Japan mulls higher tax-free amount for NISA accounts

28 August 2014   Category: News, Asia, Global, Japan   By Maya Ando

Japan’s government has proposed increasing the tax-free amount for retail investments into its NISA (Nippon Individual Savings Account) scheme by two-to-three times, as well as lowering the minimum age for account holders from 20 to 18 years old.

As things stand, the current tax-free quota for NISA is 1 million yen (US$9,623) for a period of five years.

Simultaneously, authorities are also considering expanding the investment scheme to cover juveniles via a Child NISA. Modelled on the UK’s Junior ISA, the programme could launch in Japan in 2016. Under the child version of the scheme, there would be no tax on profits from investments made through nominees, such as parents and grandparents, if the amount is below 1 million yen.

An industry source told Asia Asset Management that the government wants to encourage people with no prior investment experience to participate in the equity market, which would boost liquidity.

Japan is facing crippling demographic issues as a result of its declining population caused by a lower birth rate, which has made authorities concerned over a possible pension crunch in future. To meet future demand in retirement liabilities, the government has considered delaying the retirement age, as well as encouraging pension funds to increase exposure to riskier assets and local equities.

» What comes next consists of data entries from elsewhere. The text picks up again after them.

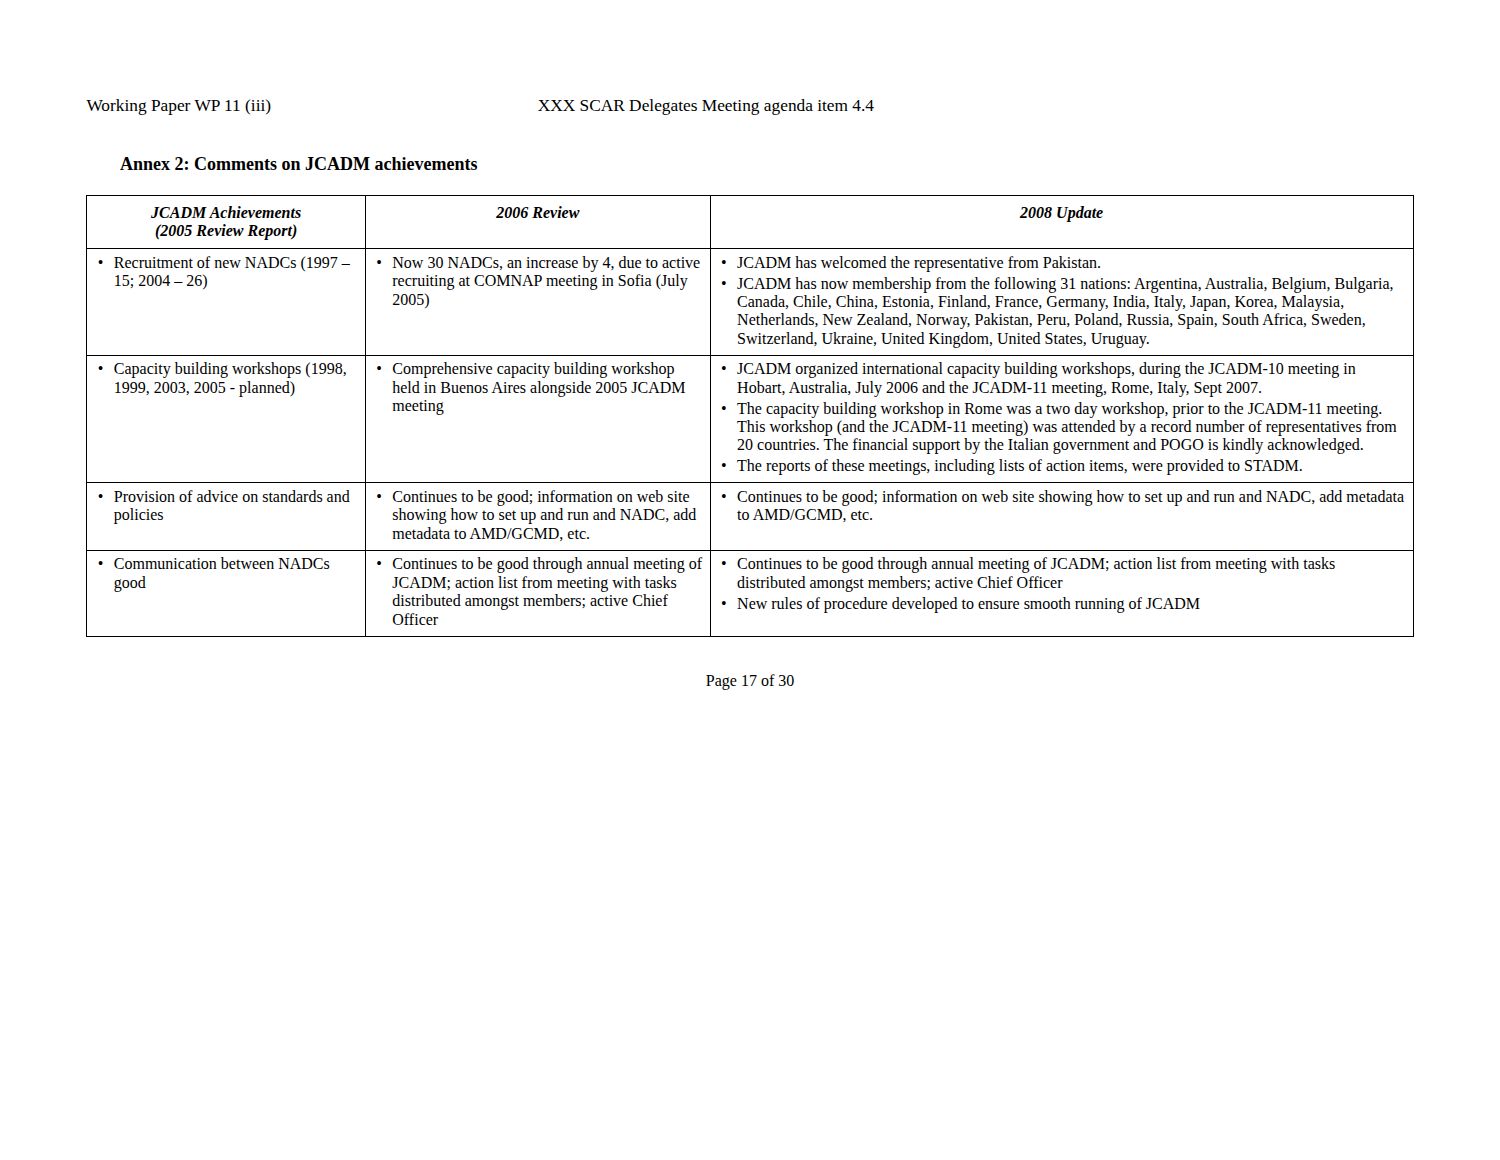Working Paper WP 11 (iii)
XXX SCAR Delegates Meeting agenda item 4.4
Annex 2: Comments on JCADM achievements
| JCADM Achievements (2005 Review Report) | 2006 Review | 2008 Update |
| --- | --- | --- |
| Recruitment of new NADCs (1997 – 15; 2004 – 26) | Now 30 NADCs, an increase by 4, due to active recruiting at COMNAP meeting in Sofia (July 2005) | JCADM has welcomed the representative from Pakistan. JCADM has now membership from the following 31 nations: Argentina, Australia, Belgium, Bulgaria, Canada, Chile, China, Estonia, Finland, France, Germany, India, Italy, Japan, Korea, Malaysia, Netherlands, New Zealand, Norway, Pakistan, Peru, Poland, Russia, Spain, South Africa, Sweden, Switzerland, Ukraine, United Kingdom, United States, Uruguay. |
| Capacity building workshops (1998, 1999, 2003, 2005 - planned) | Comprehensive capacity building workshop held in Buenos Aires alongside 2005 JCADM meeting | JCADM organized international capacity building workshops, during the JCADM-10 meeting in Hobart, Australia, July 2006 and the JCADM-11 meeting, Rome, Italy, Sept 2007. The capacity building workshop in Rome was a two day workshop, prior to the JCADM-11 meeting. This workshop (and the JCADM-11 meeting) was attended by a record number of representatives from 20 countries. The financial support by the Italian government and POGO is kindly acknowledged. The reports of these meetings, including lists of action items, were provided to STADM. |
| Provision of advice on standards and policies | Continues to be good; information on web site showing how to set up and run and NADC, add metadata to AMD/GCMD, etc. | Continues to be good; information on web site showing how to set up and run and NADC, add metadata to AMD/GCMD, etc. |
| Communication between NADCs good | Continues to be good through annual meeting of JCADM; action list from meeting with tasks distributed amongst members; active Chief Officer | Continues to be good through annual meeting of JCADM; action list from meeting with tasks distributed amongst members; active Chief Officer New rules of procedure developed to ensure smooth running of JCADM |
Page 17 of 30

According to a Nikkei survey covering ten major securities houses, the number of investors that have opened NISA accounts and invested in asset classes including equities, mutual funds and ETFs, was 1.05 million by June 30. The number of NISA account holders was 3.63 million, up from by 0.4 million at the end of March 2014. The total investment amount was 700 billion yen, with the average investment amount per person at 660,000 yen.